Texto fornecido —
○ ○ ○ ○ ○
Pplware

Coreia do Norte aplica pena de morte a jovens por consumo de séries e K-pop

Relatórios recentes da Amnistia Internacional expuseram a brutalidade do regime de Pyongyang contra a influência cultural da Coreia do Sul. Adolescentes estão a ser executados por visualizarem conteúdos proibidos, como K-pop e a popular série “Squid Game”.


A corrupção como fator de sobrevivência na Coreia do Norte

A Amnistia Internacional reuniu testemunhos de desertores que relatam um cenário de repressão extrema na província de Yanggang. Segundo as investigações publicadas no início de fevereiro, estudantes e crianças em idade escolar foram alvo de execuções públicas por terem assistido ao drama de sobrevivência “Squid Game”.

Para além da pena capital, o regime impõe sentenças de trabalhos forçados e humilhação pública a quem consome entretenimento estrangeiro.

O sistema punitivo da Coreia do Norte revela-se profundamente desigual, dependendo da capacidade financeira e das influências políticas de cada família. Kim Joonsik, de 28 anos, que conseguiu fugir do país em 2019 após ser intercetado três vezes a ver dramas sul-coreanos, explicou que a sua sobrevivência se deveu aos contactos da família.

Segundo o próprio, jovens sem posses para pagar subornos acabam condenados a vários anos em campos de trabalho, enquanto os mais abastados recebem apenas avisos formais.
○ ○ ○ ○ ○
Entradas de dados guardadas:
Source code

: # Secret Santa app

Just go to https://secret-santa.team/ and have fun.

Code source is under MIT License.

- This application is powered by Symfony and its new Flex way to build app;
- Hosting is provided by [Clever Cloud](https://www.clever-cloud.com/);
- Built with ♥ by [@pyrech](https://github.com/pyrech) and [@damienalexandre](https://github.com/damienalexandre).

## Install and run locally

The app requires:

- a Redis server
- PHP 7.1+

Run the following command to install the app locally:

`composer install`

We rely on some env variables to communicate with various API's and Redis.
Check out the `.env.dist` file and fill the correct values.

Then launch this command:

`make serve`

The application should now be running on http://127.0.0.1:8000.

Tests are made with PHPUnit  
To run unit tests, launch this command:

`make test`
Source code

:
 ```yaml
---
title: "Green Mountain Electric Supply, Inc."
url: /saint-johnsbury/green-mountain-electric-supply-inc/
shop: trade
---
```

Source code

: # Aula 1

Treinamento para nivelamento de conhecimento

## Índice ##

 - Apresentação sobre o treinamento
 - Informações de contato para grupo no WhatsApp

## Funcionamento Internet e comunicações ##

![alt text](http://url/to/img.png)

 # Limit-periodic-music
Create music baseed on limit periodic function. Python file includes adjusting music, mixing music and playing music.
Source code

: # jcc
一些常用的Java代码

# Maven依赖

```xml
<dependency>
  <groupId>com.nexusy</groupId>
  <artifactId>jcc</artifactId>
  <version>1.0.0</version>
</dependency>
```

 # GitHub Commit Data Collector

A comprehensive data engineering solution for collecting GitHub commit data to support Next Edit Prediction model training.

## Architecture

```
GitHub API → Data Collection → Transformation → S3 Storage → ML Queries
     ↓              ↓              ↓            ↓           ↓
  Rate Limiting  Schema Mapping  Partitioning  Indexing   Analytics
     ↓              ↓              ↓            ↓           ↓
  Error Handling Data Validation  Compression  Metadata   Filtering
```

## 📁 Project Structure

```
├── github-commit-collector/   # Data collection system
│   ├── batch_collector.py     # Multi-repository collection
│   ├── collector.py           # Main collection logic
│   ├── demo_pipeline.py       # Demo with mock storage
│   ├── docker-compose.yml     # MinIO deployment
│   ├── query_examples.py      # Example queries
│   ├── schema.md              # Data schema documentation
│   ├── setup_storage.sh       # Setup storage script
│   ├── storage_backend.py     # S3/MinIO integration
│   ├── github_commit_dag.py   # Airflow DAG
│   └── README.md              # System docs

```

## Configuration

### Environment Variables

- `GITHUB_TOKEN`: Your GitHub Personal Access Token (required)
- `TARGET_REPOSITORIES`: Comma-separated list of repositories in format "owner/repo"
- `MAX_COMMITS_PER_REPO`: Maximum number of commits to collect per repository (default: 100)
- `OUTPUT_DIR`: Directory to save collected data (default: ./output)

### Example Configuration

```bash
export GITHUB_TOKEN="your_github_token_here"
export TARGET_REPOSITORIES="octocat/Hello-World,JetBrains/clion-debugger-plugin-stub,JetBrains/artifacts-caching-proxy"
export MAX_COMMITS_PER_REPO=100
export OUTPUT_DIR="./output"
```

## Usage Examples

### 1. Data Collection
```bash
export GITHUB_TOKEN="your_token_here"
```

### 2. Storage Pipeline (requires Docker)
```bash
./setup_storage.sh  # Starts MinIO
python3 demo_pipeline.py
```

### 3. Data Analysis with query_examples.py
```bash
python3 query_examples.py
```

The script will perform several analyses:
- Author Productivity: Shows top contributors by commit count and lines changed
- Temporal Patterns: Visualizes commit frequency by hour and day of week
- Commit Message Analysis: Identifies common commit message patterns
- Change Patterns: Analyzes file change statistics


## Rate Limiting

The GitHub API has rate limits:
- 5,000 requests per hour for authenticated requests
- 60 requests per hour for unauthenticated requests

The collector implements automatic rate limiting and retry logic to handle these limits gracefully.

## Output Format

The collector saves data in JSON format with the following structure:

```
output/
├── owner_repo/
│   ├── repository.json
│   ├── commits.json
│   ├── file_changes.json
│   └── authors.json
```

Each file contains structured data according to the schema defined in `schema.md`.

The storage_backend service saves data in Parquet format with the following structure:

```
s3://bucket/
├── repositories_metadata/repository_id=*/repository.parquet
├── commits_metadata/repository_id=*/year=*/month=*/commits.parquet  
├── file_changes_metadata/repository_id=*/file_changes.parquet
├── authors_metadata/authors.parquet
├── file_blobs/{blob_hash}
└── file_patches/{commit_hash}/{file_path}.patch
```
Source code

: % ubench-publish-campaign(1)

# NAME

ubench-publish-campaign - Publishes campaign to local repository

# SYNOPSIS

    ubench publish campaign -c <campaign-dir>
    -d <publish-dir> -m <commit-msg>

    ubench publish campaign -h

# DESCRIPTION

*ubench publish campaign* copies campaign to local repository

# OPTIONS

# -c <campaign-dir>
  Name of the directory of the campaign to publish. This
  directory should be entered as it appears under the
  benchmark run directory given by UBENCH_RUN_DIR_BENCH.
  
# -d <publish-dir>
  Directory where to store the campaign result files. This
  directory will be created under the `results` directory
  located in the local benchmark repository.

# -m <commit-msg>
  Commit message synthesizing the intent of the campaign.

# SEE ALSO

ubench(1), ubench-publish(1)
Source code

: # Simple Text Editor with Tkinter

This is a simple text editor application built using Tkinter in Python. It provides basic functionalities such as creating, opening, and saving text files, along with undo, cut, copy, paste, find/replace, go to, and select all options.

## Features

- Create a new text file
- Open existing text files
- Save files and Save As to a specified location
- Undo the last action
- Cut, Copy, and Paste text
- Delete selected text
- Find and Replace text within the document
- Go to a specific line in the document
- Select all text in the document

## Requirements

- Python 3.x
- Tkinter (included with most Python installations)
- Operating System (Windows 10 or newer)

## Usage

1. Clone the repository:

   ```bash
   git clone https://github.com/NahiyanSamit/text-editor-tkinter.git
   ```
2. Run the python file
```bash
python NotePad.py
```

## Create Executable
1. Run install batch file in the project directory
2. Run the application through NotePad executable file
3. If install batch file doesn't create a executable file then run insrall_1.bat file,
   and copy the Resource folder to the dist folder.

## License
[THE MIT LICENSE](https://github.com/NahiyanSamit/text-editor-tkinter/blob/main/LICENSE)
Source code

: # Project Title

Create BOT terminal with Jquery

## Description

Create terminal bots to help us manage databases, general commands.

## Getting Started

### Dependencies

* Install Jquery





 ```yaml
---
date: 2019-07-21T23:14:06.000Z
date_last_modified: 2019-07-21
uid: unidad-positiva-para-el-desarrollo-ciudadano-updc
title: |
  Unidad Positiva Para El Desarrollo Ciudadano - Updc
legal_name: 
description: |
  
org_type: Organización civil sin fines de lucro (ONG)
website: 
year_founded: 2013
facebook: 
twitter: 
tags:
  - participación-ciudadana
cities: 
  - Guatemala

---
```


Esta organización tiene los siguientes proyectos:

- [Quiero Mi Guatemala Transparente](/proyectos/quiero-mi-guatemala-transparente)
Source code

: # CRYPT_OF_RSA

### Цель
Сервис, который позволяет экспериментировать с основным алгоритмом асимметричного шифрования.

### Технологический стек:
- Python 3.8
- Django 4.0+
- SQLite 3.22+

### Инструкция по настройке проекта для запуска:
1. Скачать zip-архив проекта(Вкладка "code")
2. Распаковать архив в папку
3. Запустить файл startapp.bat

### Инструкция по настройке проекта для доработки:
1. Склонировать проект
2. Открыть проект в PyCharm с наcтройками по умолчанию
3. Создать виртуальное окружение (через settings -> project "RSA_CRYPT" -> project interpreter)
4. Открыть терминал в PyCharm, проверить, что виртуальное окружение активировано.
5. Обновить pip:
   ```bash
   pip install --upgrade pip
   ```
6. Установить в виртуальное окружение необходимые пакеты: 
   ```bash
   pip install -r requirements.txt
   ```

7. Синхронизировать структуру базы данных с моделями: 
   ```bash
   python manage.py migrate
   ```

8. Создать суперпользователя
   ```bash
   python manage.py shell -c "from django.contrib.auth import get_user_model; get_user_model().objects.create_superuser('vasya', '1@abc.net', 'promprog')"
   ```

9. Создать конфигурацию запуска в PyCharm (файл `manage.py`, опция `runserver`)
○ ○ ○ ○ ○
A sua tarefa — Retome o artigo sobre a Coreia do Norte e o castigo a quem vê séries e K-pop, continuando-o a partir da última frase.

Resposta à tarefa —
O isolamento numa gaiola ideológica

Sarah Brooks, diretora regional adjunta da Amnistia Internacional, descreve as ações do governo como uma violação clara do direito internacional. A responsável afirma que o regime criminaliza o acesso à informação para manter a população numa “gaiola ideológica”, asfixiando qualquer contacto com pensamentos ou visões externas.

A corrupção floresce neste ambiente, onde as autoridades lucram com o medo daqueles que tentam, através do entretenimento, conhecer o mundo para além das fronteiras da Coreia do Norte.

A estratégia de doutrinação estatal começa cedo, com relatos de que estudantes são obrigados a testemunhar execuções de colegas para servirem de exemplo.

O objetivo é claro: incutir o terror e demonstrar que a distribuição ou visualização de conteúdos mediáticos da Coreia do Sul resulta, inevitavelmente, na morte.